━━━ Exercise inputs ━━━

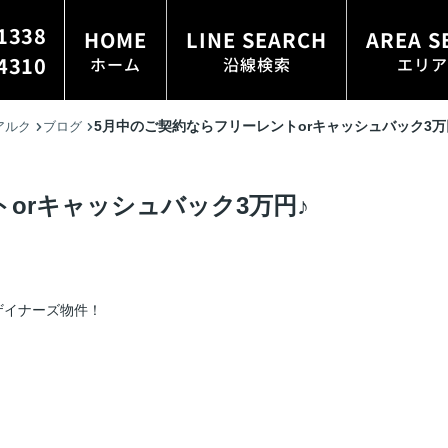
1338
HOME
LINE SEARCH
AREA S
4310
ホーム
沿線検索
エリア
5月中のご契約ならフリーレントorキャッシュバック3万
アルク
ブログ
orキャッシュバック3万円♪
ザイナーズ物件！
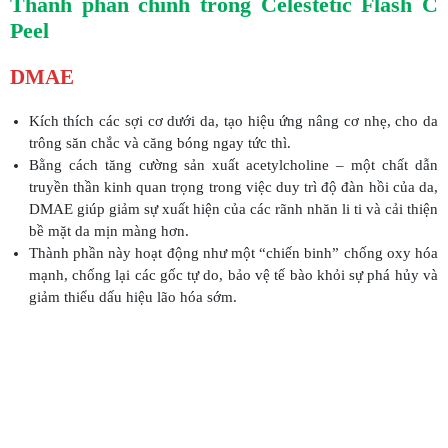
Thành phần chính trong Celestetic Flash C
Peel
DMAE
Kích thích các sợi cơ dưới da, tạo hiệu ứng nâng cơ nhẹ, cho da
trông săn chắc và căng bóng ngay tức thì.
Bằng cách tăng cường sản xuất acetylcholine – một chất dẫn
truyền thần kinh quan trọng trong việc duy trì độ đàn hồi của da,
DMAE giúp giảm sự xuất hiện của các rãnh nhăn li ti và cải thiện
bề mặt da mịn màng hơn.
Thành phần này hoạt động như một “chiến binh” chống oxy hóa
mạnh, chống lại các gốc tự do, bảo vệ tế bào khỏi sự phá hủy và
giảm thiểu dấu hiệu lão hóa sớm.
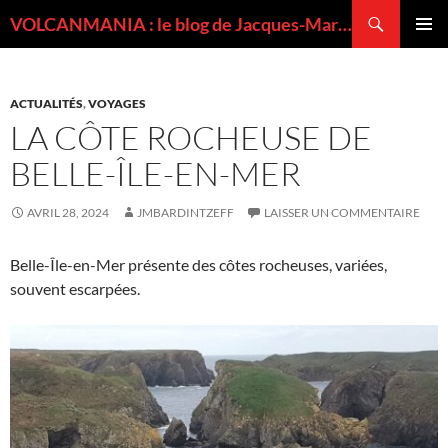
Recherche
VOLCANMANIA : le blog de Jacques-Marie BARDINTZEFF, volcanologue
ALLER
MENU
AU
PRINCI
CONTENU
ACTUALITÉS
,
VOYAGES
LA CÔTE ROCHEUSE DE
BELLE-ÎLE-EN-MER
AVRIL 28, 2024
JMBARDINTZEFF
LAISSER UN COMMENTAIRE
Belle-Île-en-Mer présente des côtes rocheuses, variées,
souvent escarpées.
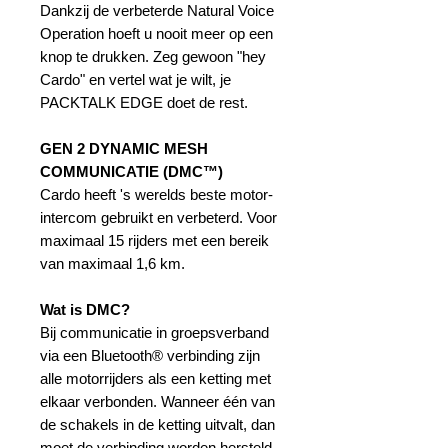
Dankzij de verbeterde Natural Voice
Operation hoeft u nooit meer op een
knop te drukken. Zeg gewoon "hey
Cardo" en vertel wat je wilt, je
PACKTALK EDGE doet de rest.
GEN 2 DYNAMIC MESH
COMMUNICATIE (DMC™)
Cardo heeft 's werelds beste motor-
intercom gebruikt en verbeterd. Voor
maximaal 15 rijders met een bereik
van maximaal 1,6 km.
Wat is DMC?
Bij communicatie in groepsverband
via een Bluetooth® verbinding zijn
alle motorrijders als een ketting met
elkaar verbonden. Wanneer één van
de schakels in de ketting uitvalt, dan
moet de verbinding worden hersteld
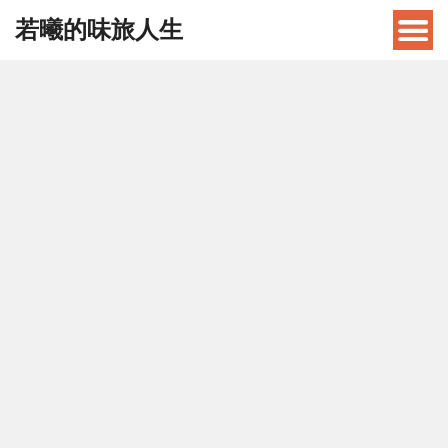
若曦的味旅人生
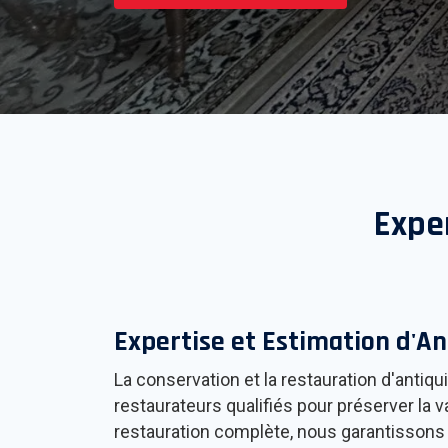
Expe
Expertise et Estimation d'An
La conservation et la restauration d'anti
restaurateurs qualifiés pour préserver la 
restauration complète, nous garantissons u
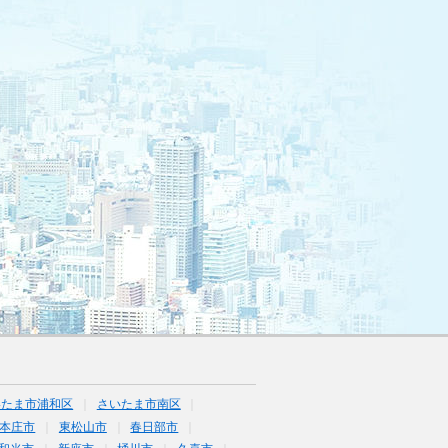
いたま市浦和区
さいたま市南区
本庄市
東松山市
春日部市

━━━

### What is being asked
Scan the entries above for the word "xuất", then copy every line in which it occurs.

### Expected answer
Bằng cách tăng cường sản xuất acetylcholine – một chất dẫn
DMAE giúp giảm sự xuất hiện của các rãnh nhăn li ti và cải thiện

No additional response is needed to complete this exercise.